* **Selected passage**
----
Marge Garneau attends a candidate meet and greet at Desert Meadows Park on Thursday. Green Valley Recreation opened voting for the Board of Directors on Friday.

It's that time of year again. Ten candidates for the GVR Board of Directors are campaigning for four seats as voting began Friday.

This year's candidates split into three camps — four backed by GVR4us, three backed by Friends of GVR and two running together as independents. David Valdez is running as a lone-independent candidate.

Ted Boyett is on the Friends' slate of candidates, but he said grouping together doesn't mean there aren't differences of opinions among the three. And he said the Friends are aware he doesn't intend to vote in a bloc if he wins a seat.

"I think all three of the Friends will vote their conscience,” he said. “And we all have differences of opinion. And we've had some lively discussions, always civil, and then on certain things, we agree to disagree. And I think that's important."

The Friends are also backing Nina Campfield and Connie Griffin.

GVR4us endorse and promote Marge Garneau, Carol Crothers, Bart Hillyer and Gary Austin.

Garneau, who has served on the board in the past, doesn't intend to vote in a bloc, either.

"I tend to do my own research, and I listen," she said. "I will vote what I feel is right for the members."


Among Green Valley Recreation's independent candidates are two running together — Chuck Soukup and Eric Sullwold.

They were Friends members and worked with the group during last year's election. But Soukup said the two parted ways with the Friends after a falling out over what they said was the group's leadership trying to exert too much influence over the directors.

Soukup said both the Friends and GVR4us have perspectives he likes and dislikes. He found that even he and his runningmate differ on topics at times, leaving a potential vote from him separate from any group cause.

But running without a group's backing isn't going to be easy.

Soukup found those backed by GVR4us and the Friends have ready-made audiences to hear them out. But he said he's still trying to get the word out that he's even running.

"I think we're at a big disadvantage, I really do," Soukup said. "I think we kind of proved that last year when Friends and 4us basically had blocs, and the Friends won all four of the seats. That was a big deal at that point."

But Soukup said he is starting to see a little traction with people asking them how they're different from the two group-back slates.

"I think that's basically saying that we want to draw both sides together and get everybody to have some sort of consensus," he said. "I think that's something that people like to hear."
----
* **Recorded data**
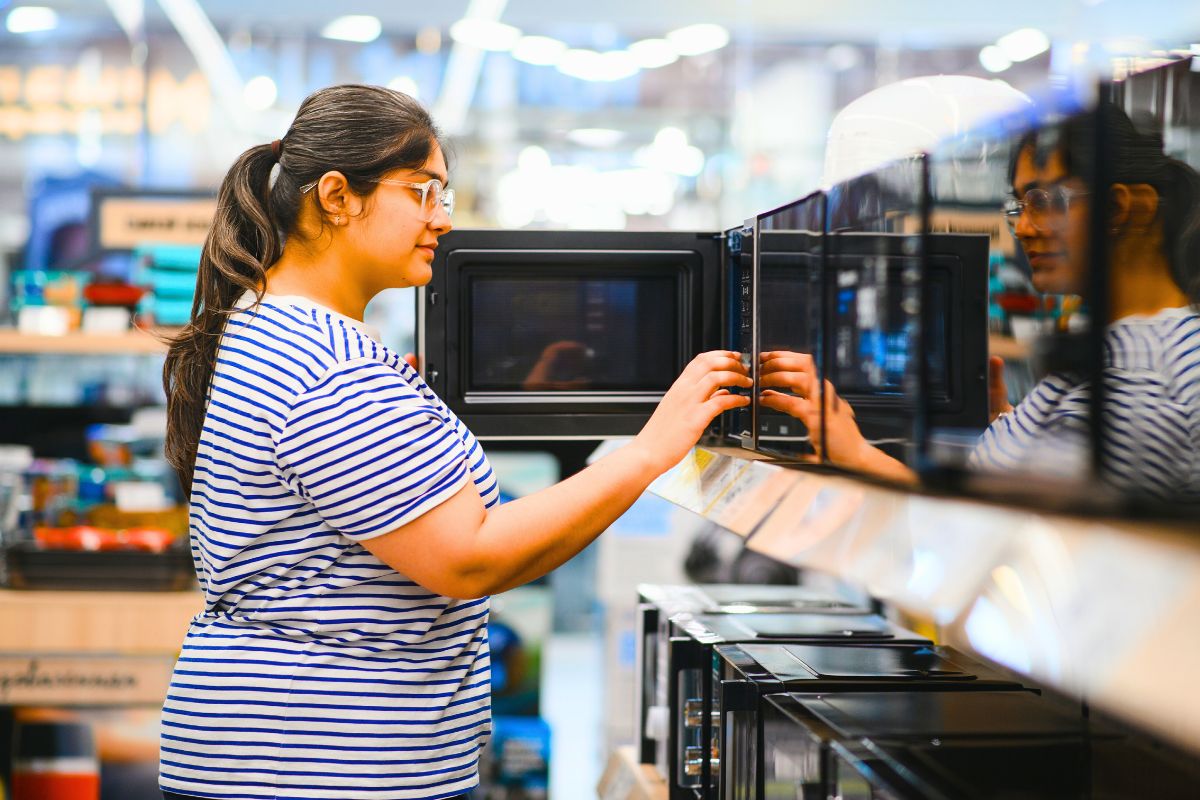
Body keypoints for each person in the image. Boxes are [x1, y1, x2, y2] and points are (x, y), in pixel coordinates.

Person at [157, 84, 750, 800]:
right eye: (423, 192)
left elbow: (392, 505)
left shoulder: (273, 328)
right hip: (322, 763)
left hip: (289, 751)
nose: (442, 218)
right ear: (338, 196)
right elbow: (468, 558)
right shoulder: (330, 369)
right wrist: (653, 448)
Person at [761, 105, 1200, 502]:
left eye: (1045, 202)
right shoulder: (1132, 348)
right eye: (1020, 204)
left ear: (1120, 208)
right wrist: (1013, 430)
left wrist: (856, 453)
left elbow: (1035, 543)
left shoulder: (1140, 372)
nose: (1023, 227)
----
* **Work instructions**
A. Translate this sentence from the article on the Green Valley Recreation board election into Spanish: "But running without a group's backing isn't going to be easy."
B. Using the article on the Green Valley Recreation board election, mark each statement yes or no, and quote the words of the article that decide it.
(i) Ten candidates are competing for four seats on the GVR Board of Directors.
(ii) Ted Boyett is one of the candidates backed by GVR4us.
(iii) Soukup says the Friends won all four seats in last year's election.
C. Resume the article on the Green Valley Recreation board election after its last paragraph.

* **Expected results**
A. Pero postularse sin el respaldo de un grupo no va a ser fácil.

B.
(i) Yes: "Ten candidates for the GVR Board of Directors are campaigning for four seats"
(ii) No: "Ted Boyett is on the Friends' slate of candidates"
(iii) Yes: "the Friends won all four of the seats"

C.
Member participation

GVR's board has seen its share of contention over the last few years with tie votes, heated debates and tension among members over its policies and decisions. And both factions have taken their lumps during this time.

Boyett said the bickering among the board's directors could turn some members off to following the organization's governance. And he isn't immune either.

"I'm tired, I'm tired, I'm tired of hearing people basically becoming selfish and not looking out for the good of the total community," he said. "That's why we moved to Green Valley. That's what I love about Green Valley. Most people are really gracious in Green Valley. You know, we say at times they'll give you the shirt off their back if they think it was going to help you."

But Boyett said there are a few who have to get their own way.

Garneau agreed that director and interest group squabbles could be off-putting for members.

"It probably is for some," she said. "And I think for others, they just ignore it. But I do think that it's a situation that's just not good. And most people that I've talked to are aware of it, and most feel like it needs to be taken care of or stopped."

Green Valley residents tend to turn out for local, state and national elections in large numbers. But GVR members – about 80 percent of Green Valley's population – trend the opposite way of voting in organizational elections.

Garneau found the low turnout confusing since HOAs she has encountered tended to have more electoral participation.

However, Soukup thinks this year could be different for GVR's election, given the attention a recent dues increase and amenity and service impacts from the pandemic have drawn.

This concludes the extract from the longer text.